Inside Zekerman’s lobby, I still had a minute or so in hand. I used it to study the botanic structure of the plastic yucca plant which loomed over the vinyl and chrome chairs and parquet floor. The plastic yucca comes apart in your hands if you examine it too closely. The bits that come away are harder to reassemble than you would first think. There is always ample foliage from the larger lower branches to hide the remains of such an investigation. At six o’clock precisely, I rang the doctor’s buzzer. I waited. I rang again. There was no response. I lit a cigarette, deciding that I’d caught him in the john, and gave the buzzer a good long press in another two minutes. No luck. I walked calmly to the telephone booth, dialled, let it ring and got my dime back after fifteen rings. I could feel a tenseness, born of too many movies, taking hold of the muscles in the back of my neck, as I looked for the number of the building’s superintendent. It was at the bottom of all those columns of doctors. One-oh-one. I found the apartment, and as I was waiting for the door to be answered, I imagined it opening on a dark room illuminated only by the light of a television set and with a beefy man with a can of beer in his hand sitting in an overstuffed chair in front of it. Odd how reality always trips up the imagination. He was drinking his beer from a dark brown bottle. I told him what the problem was and he heaved a heavy sigh and reached for a ring of keys. He left the television running: no sense depriving the furniture of what he had to miss.

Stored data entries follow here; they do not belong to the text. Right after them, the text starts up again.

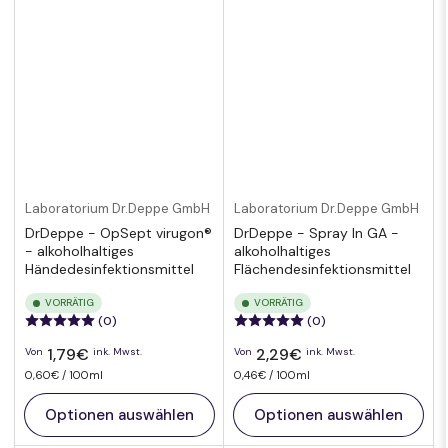
Laboratorium Dr.Deppe GmbH
Laboratorium Dr.Deppe GmbH
DrDeppe - OpSept virugon®
DrDeppe - Spray In GA -
- alkoholhaltiges
alkoholhaltiges
Händedesinfektionsmittel
Flächendesinfektionsmittel
VORRÄTIG
VORRÄTIG
(0)
(0)
Normaler
Normaler
1,79€
2,29€
Von
ink. Mwst.
Von
ink. Mwst.
Preis
Preis
pro
Preis
Preis
pro
0,60€
/
100ml
0,46€
/
100ml
pro
pro
Einheit
Einheit
Optionen auswählen
Optionen auswählen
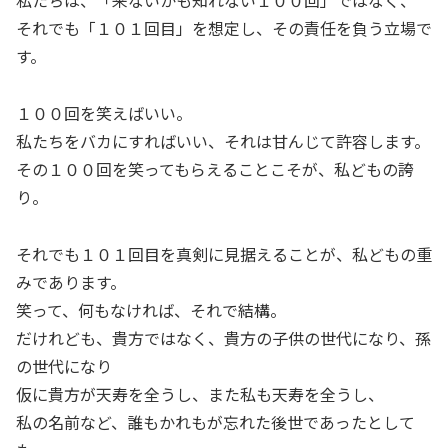
私たちは、「来ないかも知れない１００回」ではなく、
それでも「１０１回目」を想定し、その責任を負う立場で
す。
１００回を笑えばいい。
私たちをバカにすればいい、それは甘んじて許容します。
その１００回を笑ってもらえることこそが、私どもの誇
り。
それでも１０１回目を真剣に見据えることが、私どもの重
みであります。
笑って、何もなければ、それで結構。
だけれども、貴方ではなく、貴方の子供の世代になり、孫
の世代になり
仮に貴方が天寿を全うし、また私も天寿を全うし、
私の名前など、誰もかれもが忘れた後世であったとして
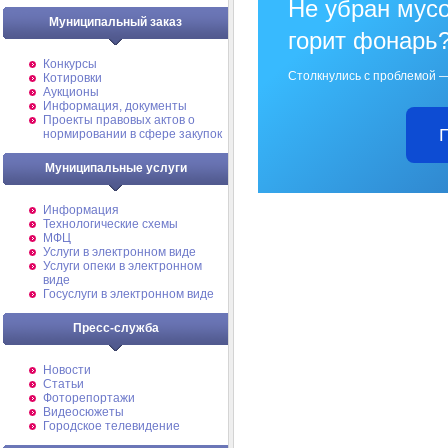
Не убран мусо
Муниципальный заказ
горит фонарь
Конкурсы
Столкнулись с проблемой —
Котировки
Аукционы
Информация, документы
Проекты правовых актов о
нормировании в сфере закупок
Муниципальные услуги
Информация
Технологические схемы
МФЦ
Услуги в электронном виде
Услуги опеки в электронном
виде
Госуслуги в электронном виде
Пресс-служба
Новости
Статьи
Фоторепортажи
Видеосюжеты
Городское телевидение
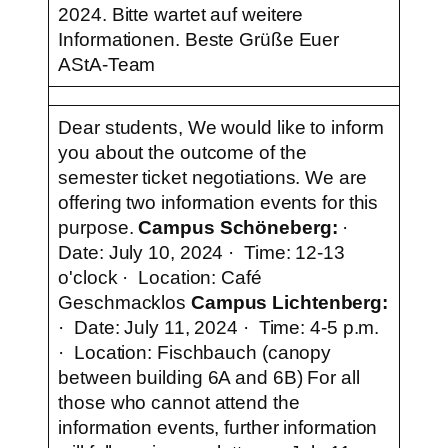
2024. Bitte wartet auf weitere
Informationen. Beste Grüße Euer
AStA-Team
Dear students, We would like to inform
you about the outcome of the
semester ticket negotiations. We are
offering two information events for this
purpose.
Campus Schöneberg:
·
Date: July 10, 2024 · Time: 12-13
o'clock · Location: Café
Geschmacklos
Campus Lichtenberg:
· Date: July 11, 2024 · Time: 4-5 p.m.
· Location: Fischbauch (canopy
between building 6A and 6B) For all
those who cannot attend the
information events, further information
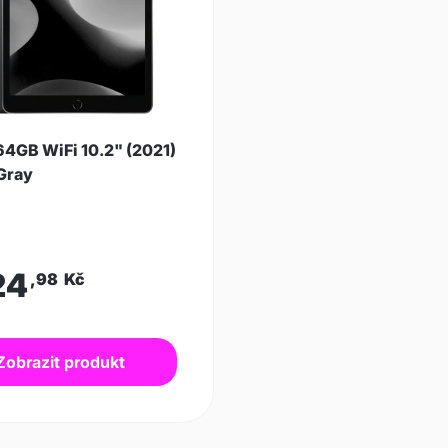
64GB WiFi 10.2" (2021)
Gray
24
,98
Kč
Zobrazit produkt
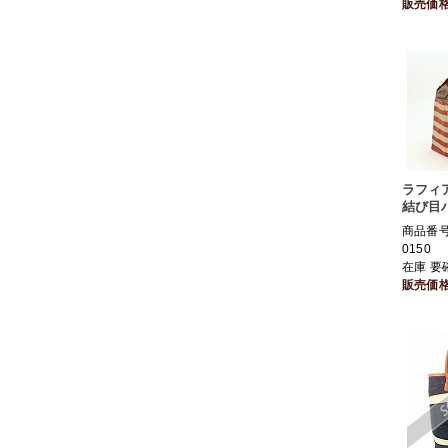
販売価
ラフィ
結び目
商品番号 
0150
在庫 要
販売価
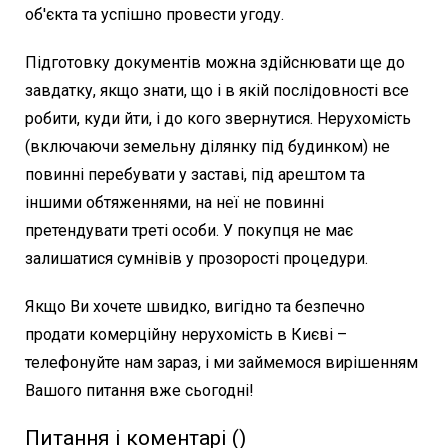
об'єкта та успішно провести угоду.
Підготовку документів можна здійснювати ще до
завдатку, якщо знати, що і в якій послідовності все
робити, куди йти, і до кого звернутися. Нерухомість
(включаючи земельну ділянку під будинком) не
повинні перебувати у заставі, під арештом та
іншими обтяженнями, на неї не повинні
претендувати треті особи. У покупця не має
залишатися сумнівів у прозорості процедури.
Якщо Ви хочете швидко, вигідно та безпечно
продати комерційну нерухомість в Києві –
телефонуйте нам зараз, і ми займемося вирішенням
Вашого питання вже сьогодні!
Питання і коментарі (
)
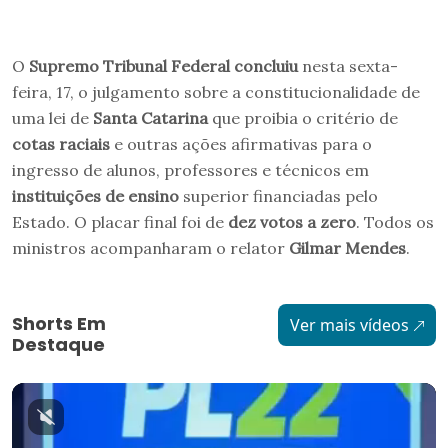
O
Supremo Tribunal Federal concluiu
nesta sexta-
feira, 17, o julgamento sobre a constitucionalidade de
uma lei de
Santa Catarina
que proibia o critério de
cotas raciais
e outras ações afirmativas para o
ingresso de alunos, professores e técnicos em
instituições de ensino
superior financiadas pelo
Estado. O placar final foi de
dez votos a zero
. Todos os
ministros acompanharam o relator
Gilmar Mendes
.
Shorts Em
Ver mais vídeos
Destaque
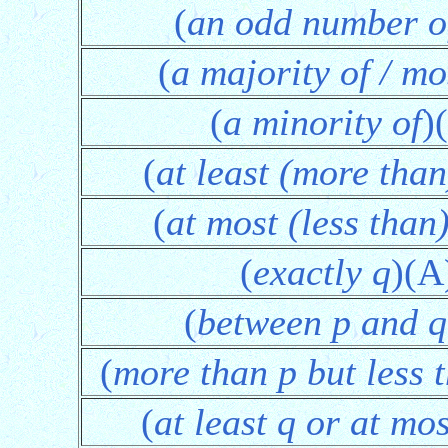
(
an odd number o
(
a majority of / mo
(
a minority of
)
(
at least (more than
(
at most (less than
(
exactly q
)(A
(
between p and q
(
more than p but less 
(
at least q or at mos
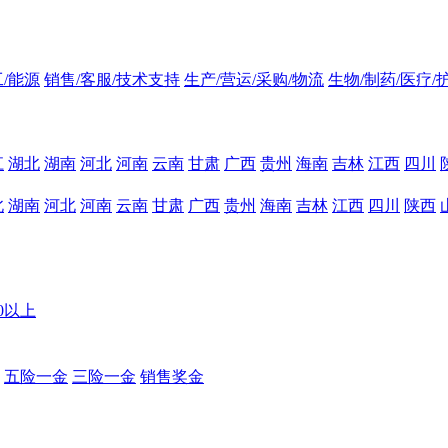
/能源
销售/客服/技术支持
生产/营运/采购/物流
生物/制药/医疗/
江
湖北
湖南
河北
河南
云南
甘肃
广西
贵州
海南
吉林
江西
四川
北
湖南
河北
河南
云南
甘肃
广西
贵州
海南
吉林
江西
四川
陕西
00以上
五险一金
三险一金
销售奖金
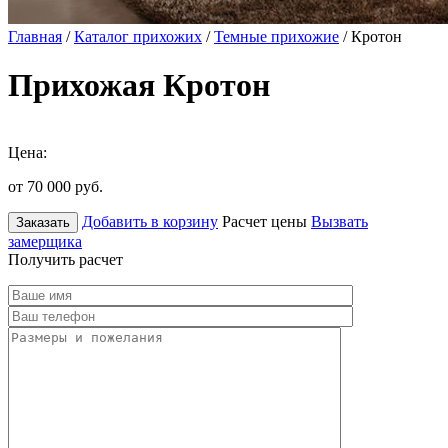
Главная
/
Каталог прихожих
/
Темные прихожие
/ Кротон
Прихожая Кротон
Цена:
от 70 000
руб.
Добавить в корзину
Расчет цены
Вызвать
Заказать
замерщика
Получить расчет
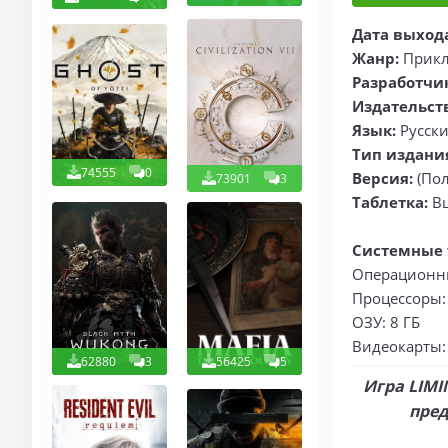
Дата выход
Жанр:
Прикл
Разработчи
Издательст
Язык:
Русск
Тип издани
74555
0
Версия:
(Пол
73901
3
Таблетка:
В
Системные 
Операционны
Процессоры: 
ОЗУ: 8 ГБ
Видеокарты: 
62880
3
56425
5
Игра LIMI
пред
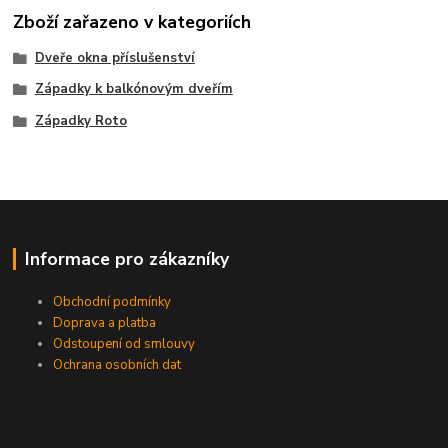
Zboží zařazeno v kategoriích
Dveře okna příslušenství
Západky k balkónovým dveřím
Západky Roto
Informace pro zákazníky
Obchodní podmínky
Doprava a platba
Odstoupení od smlouvy
Ochrana osobních dat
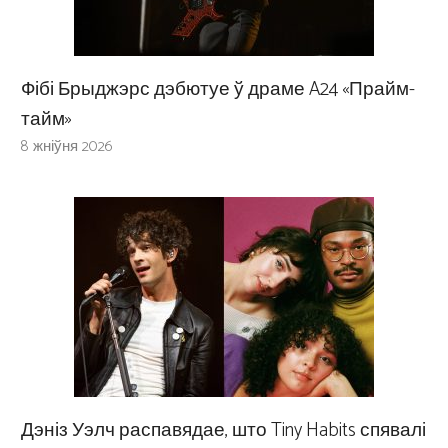
Фібі Брыджэрс дэбютуе ў драме A24 «Прайм-
тайм»
8 жніўня 2026
Дэніз Уэлч распавядае, што Tiny Habits спявалі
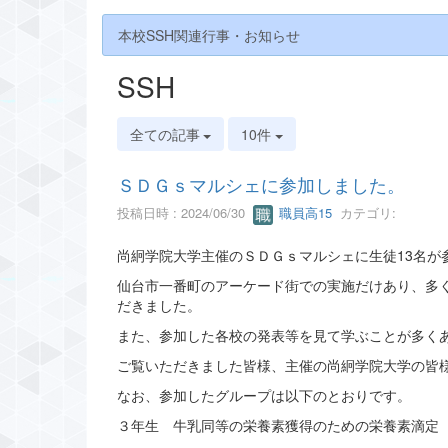
本校SSH関連行事・お知らせ
SSH
全ての記事
10件
ＳＤＧｓマルシェに参加しました。
投稿日時 : 2024/06/30
職員高15
カテゴリ:
尚絅学院大学主催のＳＤＧｓマルシェに生徒13名が
仙台市一番町のアーケード街での実施だけあり、多
だきました。
また、参加した各校の発表等を見て学ぶことが多く
ご覧いただきました皆様、主催の尚絅学院大学の皆
なお、参加したグループは以下のとおりです。
３年生 牛乳同等の栄養素獲得のための栄養素滴定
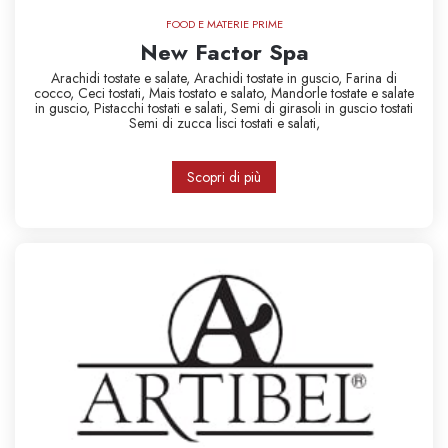
FOOD E MATERIE PRIME
New Factor Spa
Arachidi tostate e salate,
Arachidi tostate in guscio,
Farina di
cocco,
Ceci tostati,
Mais tostato e salato,
Mandorle tostate e salate
in guscio,
Pistacchi tostati e salati,
Semi di girasoli in guscio tostati
Semi di zucca lisci tostati e salati,
Scopri di più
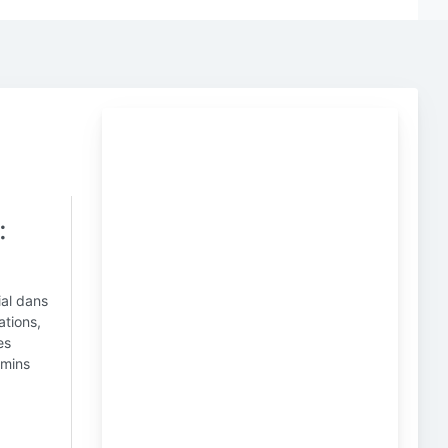
:
ial dans
ations,
es
emins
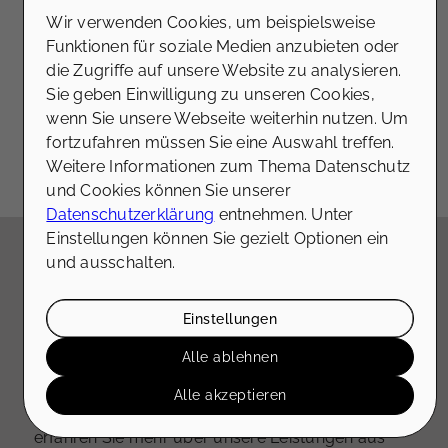
Art der Immobilie
von externen Medien akzeptiert
Wir verwenden Cookies, um beispielsweise
werden, bedarf der Zugriff auf
Funktionen für soziale Medien anzubieten oder
diese Inhalte keiner manuellen
die Zugriffe auf unsere Website zu analysieren.
Zustimmung mehr
Sie geben Einwilligung zu unseren Cookies,
Baujahr
wenn Sie unsere Webseite weiterhin nutzen. Um
Ich stimme zu
fortzufahren müssen Sie eine Auswahl treffen.
Weitere Informationen zum Thema Datenschutz
und Cookies können Sie unserer
renovierungsbedürftig
Datenschutzerklärung
entnehmen. Unter
Einstellungen können Sie gezielt Optionen ein
gepflegt
und ausschalten.
Das sagen
unsere Kunden
aus
saniert
Pempelfort & der Region
Einstellungen
Neubau
Zufriedene Kunden sind unser größtes Lob!
Alle ablehnen
Bin mir nicht sicher
Hier finden Sie Bewertungen unserer Kunden und
unsere Auszeichnungen. Lassen Sie sich von
PLZ
Alle akzeptieren
Ihren positiven Stimmen überzeugen und
erfahren Sie mehr über unsere Leistungen aus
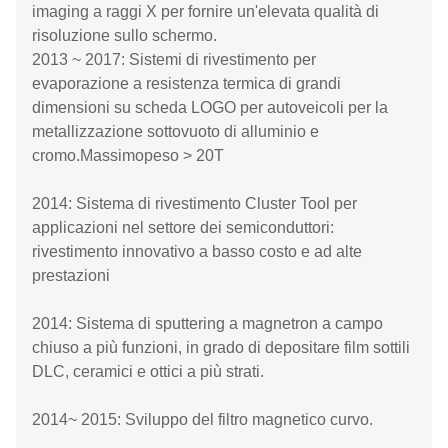
imaging a raggi X per fornire un'elevata qualità di
risoluzione sullo schermo.
2013 ~ 2017: Sistemi di rivestimento per
evaporazione a resistenza termica di grandi
dimensioni su scheda LOGO per autoveicoli per la
metallizzazione sottovuoto di alluminio e
cromo.Massimopeso > 20T
2014: Sistema di rivestimento Cluster Tool per
applicazioni nel settore dei semiconduttori:
rivestimento innovativo a basso costo e ad alte
prestazioni
2014: Sistema di sputtering a magnetron a campo
chiuso a più funzioni, in grado di depositare film sottili
DLC, ceramici e ottici a più strati.
2014~ 2015: Sviluppo del filtro magnetico curvo.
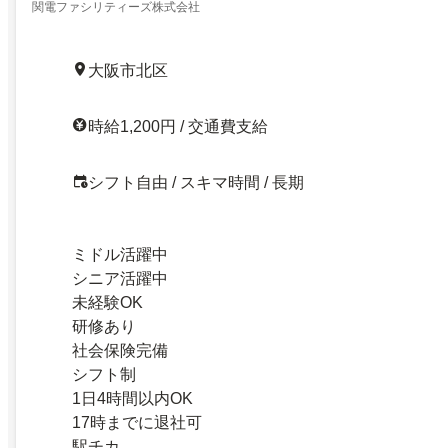
関電ファシリティーズ株式会社
大阪市北区
時給1,200円 / 交通費支給
シフト自由 / スキマ時間 / 長期
ミドル活躍中
シニア活躍中
未経験OK
研修あり
社会保険完備
シフト制
1日4時間以内OK
17時までに退社可
駅チカ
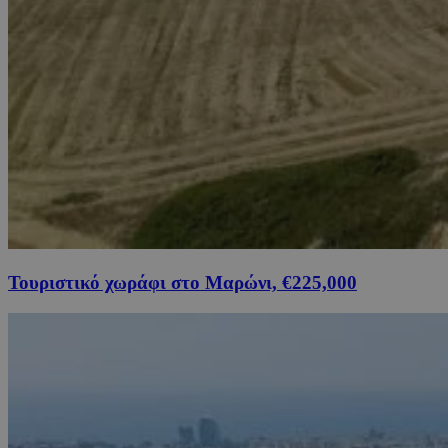
Τουριστικό χωράφι στο Μαρώνι, €225,000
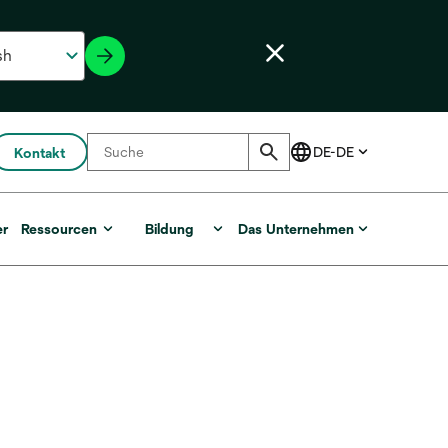
Kontakt
er
Ressourcen
Bildung
Das Unternehmen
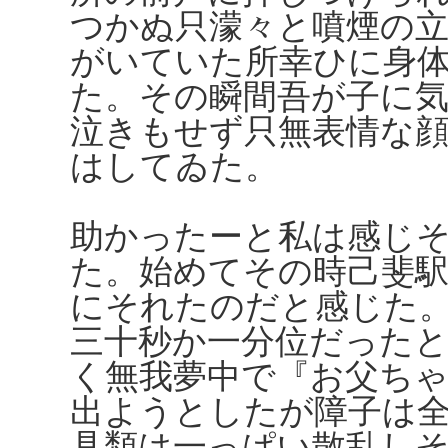
つかぬ只濛々と噴煙の
がいていた所幸ひに身
た。その瞬間吾が子に
泣きもせず只無表情な
はしてゐた。
助かったーと私は感じ
た。始めてその時己斐
にそれたのだと感じた
三十秒か一分位だった
く無我夢中で『お父ち
出ようとしたが障子は
具類は一っぱい散乱し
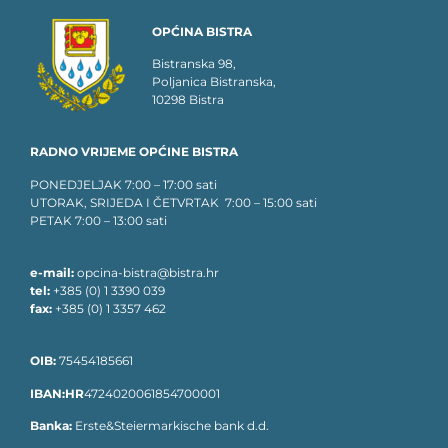
OPĆINA BISTRA
Bistranska 98,
Poljanica Bistranska,
10298 Bistra
RADNO VRIJEME OPĆINE BISTRA
PONEDJELJAK 7:00 – 17:00 sati
UTORAK, SRIJEDA I ČETVRTAK 7:00 – 15:00 sati
PETAK 7:00 – 13:00 sati
e-mail:
opcina-bistra@bistra.hr
tel:
+385 (0) 1 3390 039
fax:
+385 (0) 1 3357 462
OIB:
75454185661
IBAN:HR
4724020061854700001
Banka:
Erste&Steiermarkische bank d.d.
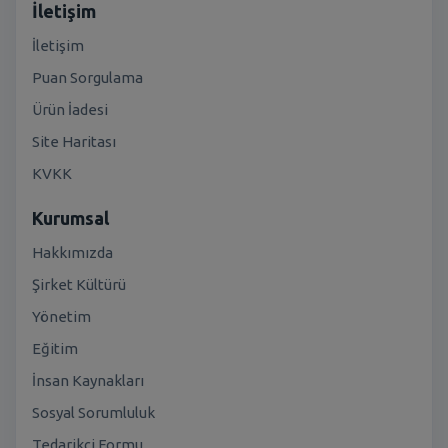
İletişim
İletişim
Puan Sorgulama
Ürün İadesi
Site Haritası
KVKK
Kurumsal
Hakkımızda
Şirket Kültürü
Yönetim
Eğitim
İnsan Kaynakları
Sosyal Sorumluluk
Tedarikçi Formu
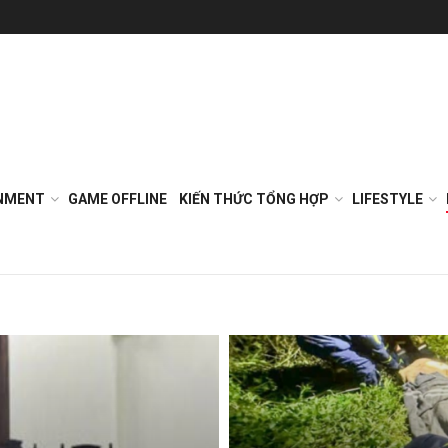
NMENT
GAME OFFLINE
KIẾN THỨC TỔNG HỢP
LIFESTYLE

The tenth floor was cool. Ozite carpeting ran the length of the wide corridor. We tried ringing again when we got to the right door, but Zekerman wasn’t answering. The super frowned for a minute at the bunch of keys, selected one and opened the door. The lights were on. But no television. It was more an apartment than an office. There was a small kitchen and a bedroom off one large room which was dominated by two large leather chairs, the sort that tilt back, slipping a footrest under your feet when you get back far enough. There was a small desk in one corner. Large french windows let what was left of the spring day into the room. Beyond was a cement balustraded balcony. I didn’t get to admire the view, because of the mess the apartment was in. There were papers flung in every direction. Beside the desk the file drawers were open, and red filing folders stood half down from their moorings. In the midst of this mess, the first, not the last thing we noticed as we came into the room was Zekerman lying stretched out on one of the leather chairs. There was blood around the top part of what used to be his head. His mouth gaped open adding to the look of surprise frozen on his staring frightened eyes. On the floor, behind the chair, more blood had dripped. In the middle of it lay a heavy African sculpture, similar to several other wooden sculptures which were about the only conscious attempt to decorate the room. I stepped on something. It looked like a piece of shell-like pasta. It was a piece of shell-like shell, a cowrie shell; the murder weapon had a ring of them around its neck, and a number of them were scattered over the carpet near the body. The super stood with his mouth open in the doorway. The shock had made him automatically suck in his belly so that it no longer rested on his belt.